Key Experimental Results

Main Results

Method PSNR↑ SSIM↑ LPIPS↓ L1↓ AED↓ APD↓ CSIM↑
LivePortrait 23.29 0.830 0.373 0.046 0.129 0.021 0.830
Follow-Your-Emoji 25.69 0.841 0.236 0.029 0.147 0.015 0.803
X-NeMo 21.56 0.781 0.324 0.048 0.137 0.018 0.830
Ours 26.55 0.859 0.184 0.022 0.132 0.009 0.835

Ours significantly leads in multiple self-driven task metrics: PSNR +0.86 (vs F-Y-E), LPIPS -0.052, and APD at only 0.009.

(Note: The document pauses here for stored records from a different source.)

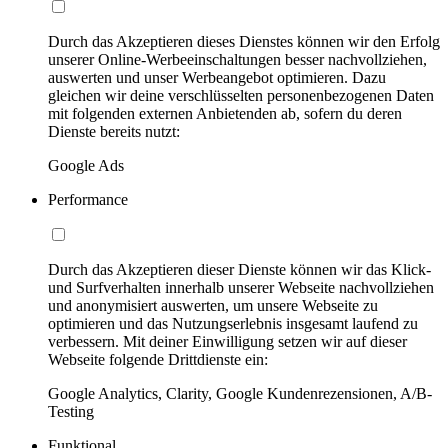
Durch das Akzeptieren dieses Dienstes können wir den Erfolg
unserer Online-Werbeeinschaltungen besser nachvollziehen,
auswerten und unser Werbeangebot optimieren. Dazu
gleichen wir deine verschlüsselten personenbezogenen Daten
mit folgenden externen Anbietenden ab, sofern du deren
Dienste bereits nutzt:
Google Ads
Performance
Durch das Akzeptieren dieser Dienste können wir das Klick-
und Surfverhalten innerhalb unserer Webseite nachvollziehen
und anonymisiert auswerten, um unsere Webseite zu
optimieren und das Nutzungserlebnis insgesamt laufend zu
verbessern. Mit deiner Einwilligung setzen wir auf dieser
Webseite folgende Drittdienste ein:
Google Analytics, Clarity, Google Kundenrezensionen, A/B-
Testing
Funktional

Cross-identity Reenactment

Method AED↓ APD↓ CSIM↑
LivePortrait 0.286 0.230 0.729
X-NeMo 0.171 0.021 0.722
Ours 0.211 0.013 0.729

Achieved the best balance between expression accuracy (AED/APD) and identity preservation (CSIM).

Ablation Study

Configuration Key Metrics Description
SMPL-X baseline Stiff expressions, limited facial dynamics Reaches expressiveness ceiling of standard parametric models
Direct offset transfer Weakened expression, unnatural Incompatibility between offsets of different identities
Full Proposal Rich expression + High fidelity Personalized representation + Adaptive transfer

Key Findings

  • Personalized head representations are significantly superior to standard SMPL-X, simultaneously improving expression richness and identity fidelity.
  • Implicit motion methods (Hunyuan Portrait, X-NeMo) can produce realistic results but suffer from severe identity leakage.
  • Explicit control methods (AniPortrait, F-Y-E) are limited by sparse/low-rank signals and lack sufficient expressiveness.
  • The expression transfer module yields more vivid and natural expressions compared to direct offset transfer.

Highlights & Insights

  • Intermediate representation ceiling determines generation quality: Rather than refining the generator, it is more effective to increase the information density and controllability of the control signals.
  • Static+dynamic decoupled design: Realized through spatial constraints (facial/non-facial) and temporal regularization (zero-mean dynamic offsets) without requiring additional annotations.
  • Identity-adaptive mechanism: Conditional prediction avoids "one-size-fits-all" expression transfer, aligning with individual facial anatomical differences.

Limitations & Future Work

  • Oral interior not modeled: Details like the tongue cannot be precisely generated.
  • Inaccurate eye movements: Lacks fine-grained gaze capture.
  • Limited training data (~10 hours) may restrict generalization to extreme poses and expressions.
  • Not yet extended to full-body animation scenarios.
  • Compared to the implicit landmark method of LivePortrait, the explicit 3D representation in this work is more controllable and avoids identity leakage.
  • Compared to the FLAME-driven Follow-Your-Emoji, personalized offset fields capture more high-frequency details.
  • Insight: The personalized representation concept can be generalized to hand and full-body animation scenarios.

Rating

  • Novelty: ⭐⭐⭐⭐ Innovative design of personalized offset fields and identity-adaptive transfer.
  • Experimental Thoroughness: ⭐⭐⭐⭐ Comprehensive evaluation of self-driven and cross-driven tasks; clear ablations and convincing qualitative comparisons.
  • Writing Quality: ⭐⭐⭐⭐ Clear presentation with standardized pipeline diagrams and mathematical formulations.
  • Value: ⭐⭐⭐⭐ Provides a superior intermediate representation scheme for high-fidelity portrait animation with practical utility.